Short exercise: Copy the data below line for line, with every word and character unchanged, and leave out the pictures.
┏━━
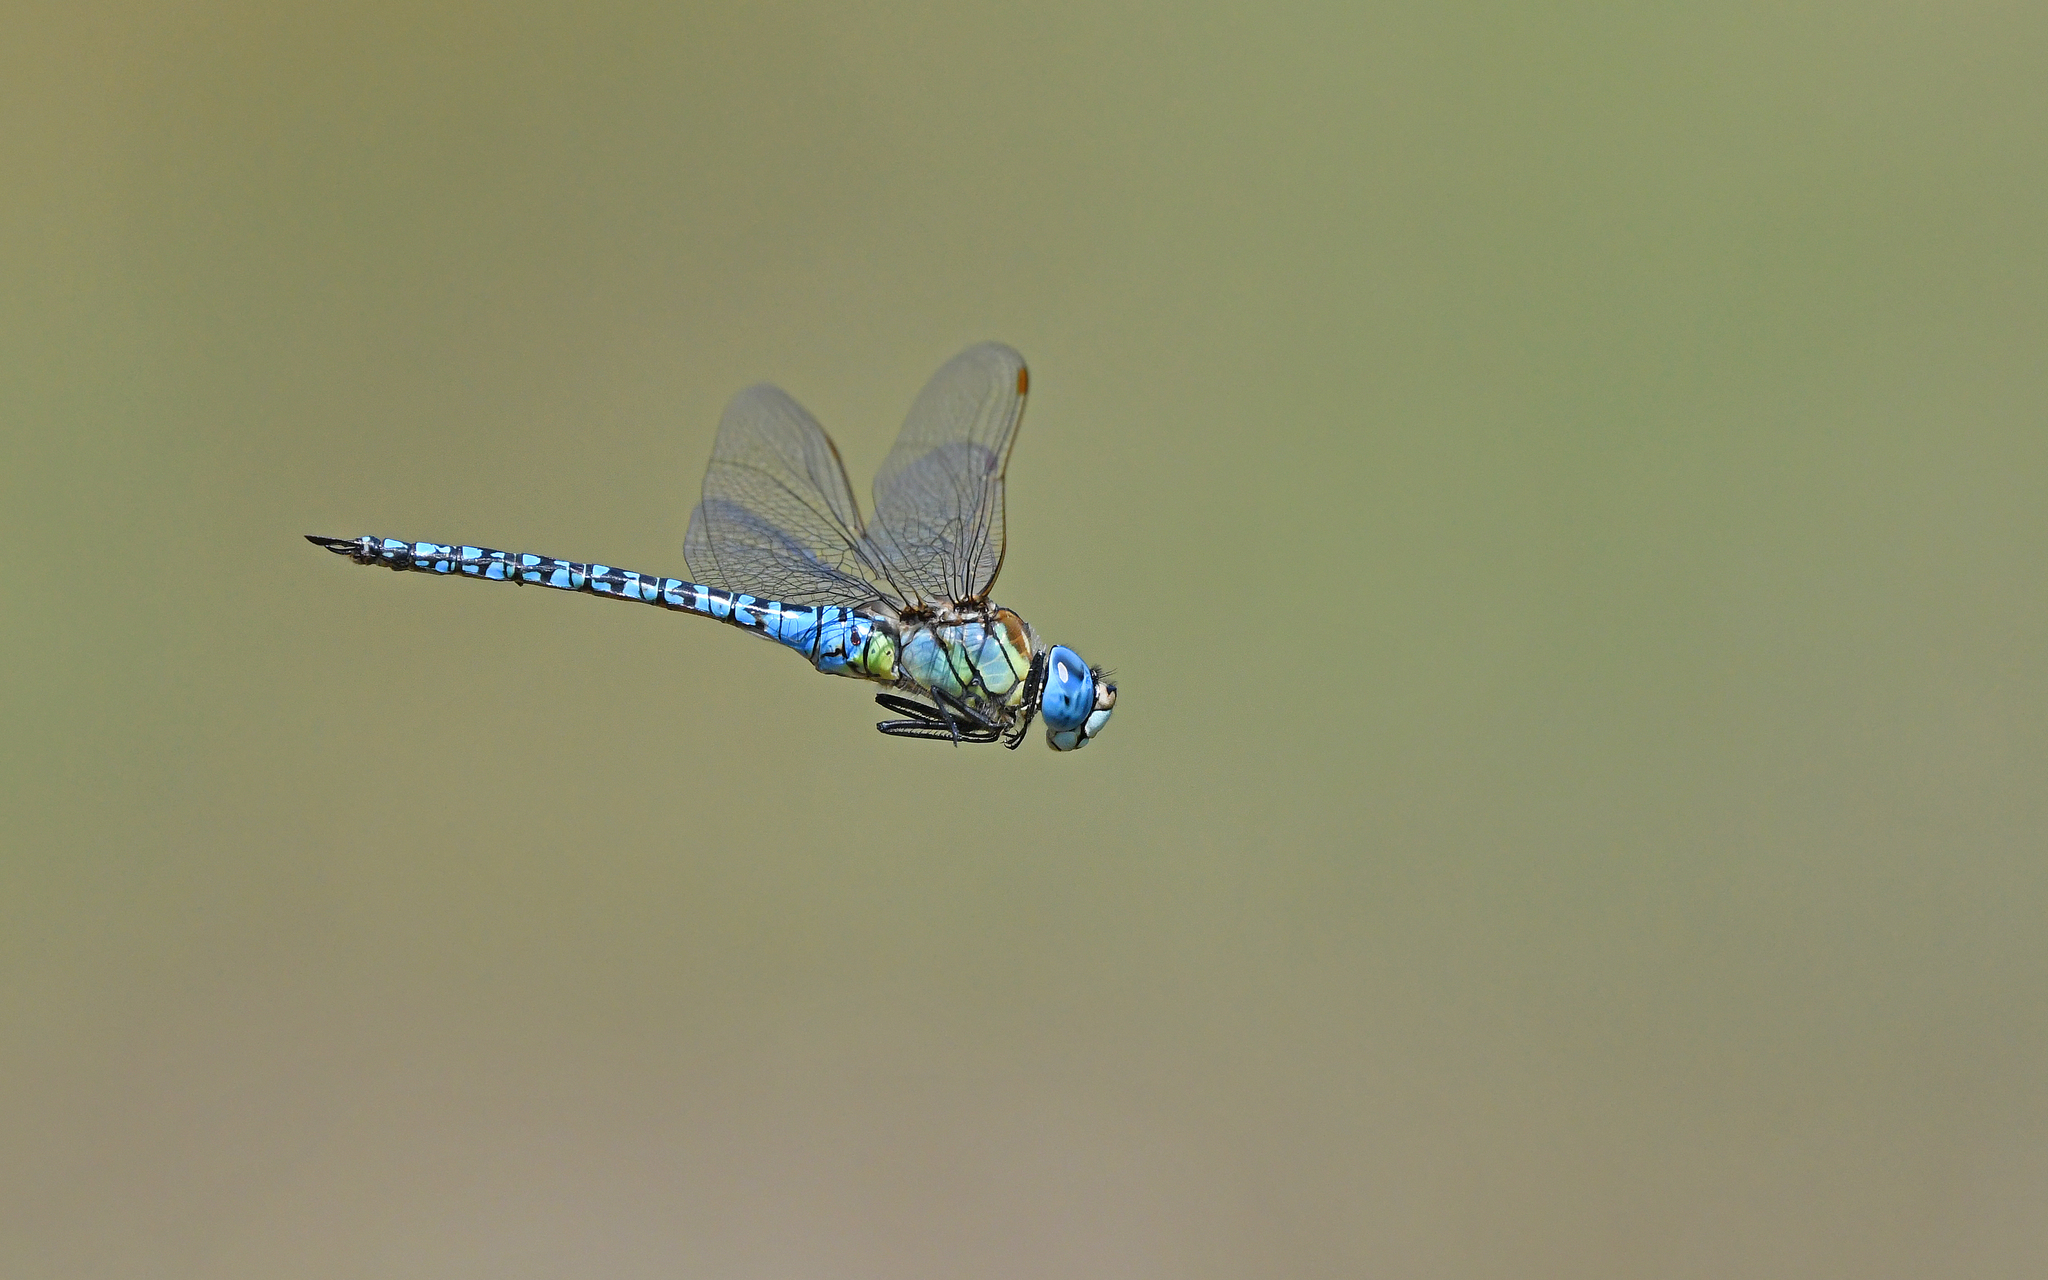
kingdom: Animalia
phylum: Arthropoda
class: Insecta
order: Odonata
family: Aeshnidae
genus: Aeshna
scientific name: Aeshna affinis
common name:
┗━━
Finished exercise:
kingdom: Animalia
phylum: Arthropoda
class: Insecta
order: Odonata
family: Aeshnidae
genus: Aeshna
scientific name: Aeshna affinis
common name:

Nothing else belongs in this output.